Ecclesia Semper Reformanda! – Gereja selalu diperbaharui!  Gereja tidak mandeg, Gereja tidak tanpa perubahan.  Untuk itulah setiap anggota Gereja juga mesti memperbaharui diri.  Tidak berhenti dan cukup dengan sudah ada, tetapi terus-menerus berkembang.  Berkembang mengandaikan adanya sikap evaluasi dan introspeksi diri.  Dengan lain kata: mesti ada pertobatan!  Umat beriman mesti mau bertobat: mau melihat dirinya, mau mengakui dosa dan kesalahannya, menerima pengampunan dari Allah dan dipulihkan hubungannya dengan seluruh Gereja.  Gereja selalu berkembang, Gereja selalu bertobat.  Siap mengakui dosa, siap menerima pengampunan.

Namun, pertanyaannya: mengapa mesti mengakui dosanya?  Jawabnya: Karena orang berdosa itu sekaligus membuat 3 luka: luka pada Allah, luka pada diri sendiri, dan luka pada Gereja.  Oleh sebab itu, tobat juga sekaligus menyembuhkan 3 luka.  Seseorang dipulihkan dan disucikan kembali berkat pengampunan, berdamai lagi dengan Allah, dan diterima kembali ke dalam Gereja.  Itulah pemahaman dosa di antara kita sejak zaman Gereja awal.

Berkaitan dengan praktek pertobatan, di kalangan umat sekarang ini beredar beberapa istilah yang menunjuk pada Sakramen yang sama.  Ada yang menyebut: Sakramen Pengakuan Dosa, Sakramen Perdamaian, Sakramen Pengampunan Dosa, Sakramen Rekonsiliasi,  Sakramen Tobat, dan mungkin masih ada istilah yang lain lagi.  Istilah-istilah itu menunjuk pada penekanan yang berbeda-beda.  Ada yang menekankan pada pengakuan dosanya, ada yang menekankan pada pendamaian antara pendosa dengan Allah dan Gereja, ada yang menekankan pada niat pertobatan, dan seterusnya.  Hal ini sungguh tergantung pada “rasa” yang mau ditonjolkan oleh seseorang.

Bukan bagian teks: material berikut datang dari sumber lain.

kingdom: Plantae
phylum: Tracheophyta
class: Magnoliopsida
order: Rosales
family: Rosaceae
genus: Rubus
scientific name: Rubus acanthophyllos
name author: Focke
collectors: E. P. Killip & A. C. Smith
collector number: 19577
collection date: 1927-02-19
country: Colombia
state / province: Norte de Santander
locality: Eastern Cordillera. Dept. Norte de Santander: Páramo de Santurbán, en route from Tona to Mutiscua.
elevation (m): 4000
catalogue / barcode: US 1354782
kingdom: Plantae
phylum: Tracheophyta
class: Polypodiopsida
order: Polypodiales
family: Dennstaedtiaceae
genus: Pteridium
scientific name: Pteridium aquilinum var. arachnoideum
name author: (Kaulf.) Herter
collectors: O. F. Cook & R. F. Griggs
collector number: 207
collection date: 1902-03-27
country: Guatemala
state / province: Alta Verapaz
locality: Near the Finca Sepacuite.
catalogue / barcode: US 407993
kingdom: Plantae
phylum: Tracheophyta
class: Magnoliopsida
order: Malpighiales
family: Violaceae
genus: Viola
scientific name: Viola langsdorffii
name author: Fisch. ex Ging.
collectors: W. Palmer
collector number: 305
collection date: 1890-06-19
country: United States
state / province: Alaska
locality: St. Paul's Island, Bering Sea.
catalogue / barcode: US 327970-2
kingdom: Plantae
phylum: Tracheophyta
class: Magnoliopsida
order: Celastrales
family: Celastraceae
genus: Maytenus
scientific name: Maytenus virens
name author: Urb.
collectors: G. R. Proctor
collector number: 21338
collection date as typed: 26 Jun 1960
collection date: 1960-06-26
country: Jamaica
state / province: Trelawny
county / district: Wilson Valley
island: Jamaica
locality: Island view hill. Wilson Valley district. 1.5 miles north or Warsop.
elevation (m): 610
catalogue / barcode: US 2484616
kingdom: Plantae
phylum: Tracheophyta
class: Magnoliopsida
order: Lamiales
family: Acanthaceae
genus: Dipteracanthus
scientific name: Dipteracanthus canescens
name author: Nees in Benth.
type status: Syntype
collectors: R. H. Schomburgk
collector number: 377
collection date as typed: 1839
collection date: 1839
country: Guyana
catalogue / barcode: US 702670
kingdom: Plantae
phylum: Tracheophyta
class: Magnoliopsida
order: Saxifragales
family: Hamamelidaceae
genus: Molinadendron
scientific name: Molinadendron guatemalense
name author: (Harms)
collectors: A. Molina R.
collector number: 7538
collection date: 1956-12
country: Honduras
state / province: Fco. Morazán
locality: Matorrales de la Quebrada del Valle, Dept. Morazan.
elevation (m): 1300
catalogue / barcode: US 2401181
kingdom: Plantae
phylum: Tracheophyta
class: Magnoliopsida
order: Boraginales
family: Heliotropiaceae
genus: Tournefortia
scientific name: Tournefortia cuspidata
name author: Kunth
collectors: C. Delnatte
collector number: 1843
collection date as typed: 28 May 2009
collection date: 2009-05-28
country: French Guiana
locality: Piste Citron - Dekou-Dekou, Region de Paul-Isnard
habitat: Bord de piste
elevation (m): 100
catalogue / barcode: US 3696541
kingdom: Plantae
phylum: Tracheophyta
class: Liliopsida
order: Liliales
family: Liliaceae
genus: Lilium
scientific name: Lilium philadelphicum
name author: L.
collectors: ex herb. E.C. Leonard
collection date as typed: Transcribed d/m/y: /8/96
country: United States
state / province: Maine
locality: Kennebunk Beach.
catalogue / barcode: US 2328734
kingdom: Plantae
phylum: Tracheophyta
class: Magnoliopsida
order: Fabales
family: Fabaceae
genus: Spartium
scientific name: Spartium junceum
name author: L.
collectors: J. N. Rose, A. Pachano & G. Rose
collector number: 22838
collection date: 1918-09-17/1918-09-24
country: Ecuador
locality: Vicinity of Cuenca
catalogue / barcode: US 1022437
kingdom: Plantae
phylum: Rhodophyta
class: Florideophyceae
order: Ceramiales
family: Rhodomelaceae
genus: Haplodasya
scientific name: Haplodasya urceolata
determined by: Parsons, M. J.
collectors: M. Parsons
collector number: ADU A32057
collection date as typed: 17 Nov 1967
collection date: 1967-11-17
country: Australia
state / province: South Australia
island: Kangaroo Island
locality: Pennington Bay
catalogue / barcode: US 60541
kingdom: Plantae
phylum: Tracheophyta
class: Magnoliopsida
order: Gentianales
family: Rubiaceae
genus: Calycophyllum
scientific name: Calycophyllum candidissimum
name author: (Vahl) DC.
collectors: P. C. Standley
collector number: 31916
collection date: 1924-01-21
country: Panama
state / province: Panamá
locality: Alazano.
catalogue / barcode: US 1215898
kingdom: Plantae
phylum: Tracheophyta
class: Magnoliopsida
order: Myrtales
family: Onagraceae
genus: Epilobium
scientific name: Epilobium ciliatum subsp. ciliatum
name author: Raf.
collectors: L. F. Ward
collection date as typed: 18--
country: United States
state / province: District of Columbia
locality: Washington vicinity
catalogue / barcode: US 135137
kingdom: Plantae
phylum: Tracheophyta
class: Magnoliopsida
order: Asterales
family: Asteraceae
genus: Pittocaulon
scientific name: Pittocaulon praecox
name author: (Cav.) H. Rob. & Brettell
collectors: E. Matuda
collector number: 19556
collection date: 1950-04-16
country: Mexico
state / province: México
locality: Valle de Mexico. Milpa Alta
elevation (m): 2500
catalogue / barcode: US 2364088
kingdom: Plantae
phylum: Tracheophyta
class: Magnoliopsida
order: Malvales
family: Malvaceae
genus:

Namun demikian, istilah resmi yang dipakai Gereja, khususnya dalam Konsili Vatikan II adalah Sakramen Tobat.  Istilah ini ingin menonjolkan bahwa unsur yang terpenting adalah tobat dan “orang beriman yang bertobat” (Lumen Gentium 28).  Namun, hubungan dengan Gereja juga ditekankan.  “Mereka yang menerima Sakramen Tobat memperoleh pengampunan dari Allah dan sekaligus didamaikan dengan Gereja.” (Lumen Gentium 11).  Oleh karena itu, tidak semestinya orang beriman berpandangan bahwa dosa adalah urusan AKU dan TUHAN atau dosa adalah perkara empat mata!  Tidak demikian dalam padangan Gereja.  Orang berbuat dosa bukan hanya mengotori dirinya dan menyakiti Allah, teatpi sekaligus mencoreng kesucian Gereja.  Pada abad-abad awal, pandangan ini sangat terlihat jelas dalam praktek tobat.  Orang berdosa mengutarakan dosa-dosanya di depan seluruh umat.  Setelah itu ia melakukan penitensi (denda dosa) dengan mati raga atau puasa, atau bentuk-bentuk yang lain dalam jangka waktu tertentu sesuai dengan “besar kecil” atau “berat ringan” nya dosa yang dilakukan.  Bahkan, kesempatan menerima Sakramen Tobat sangat terbatas, hanya 1 kali saja!  Kalau ia ditemukan melakukan dosa berat lagi, ia bisa dikucilkan (ekskomunikasi) dari persekutuan dan Perjamuan Ekaristi.  Namun demikian, dalam perkembangan waktu, praktek pertobatan dalam Gereja berubah dan bergeser.  Sakramen Tobat dilaksanakan tidak secara publik/umum, tetapi secara privat/pribadi di kamar pengakuan.  Penitensinya juga bergeser dari yang fisik/materil ke yang rohani.  Sakramen Tobat juga bisa diterima berulangkali.  Lebih sering, lebih baik!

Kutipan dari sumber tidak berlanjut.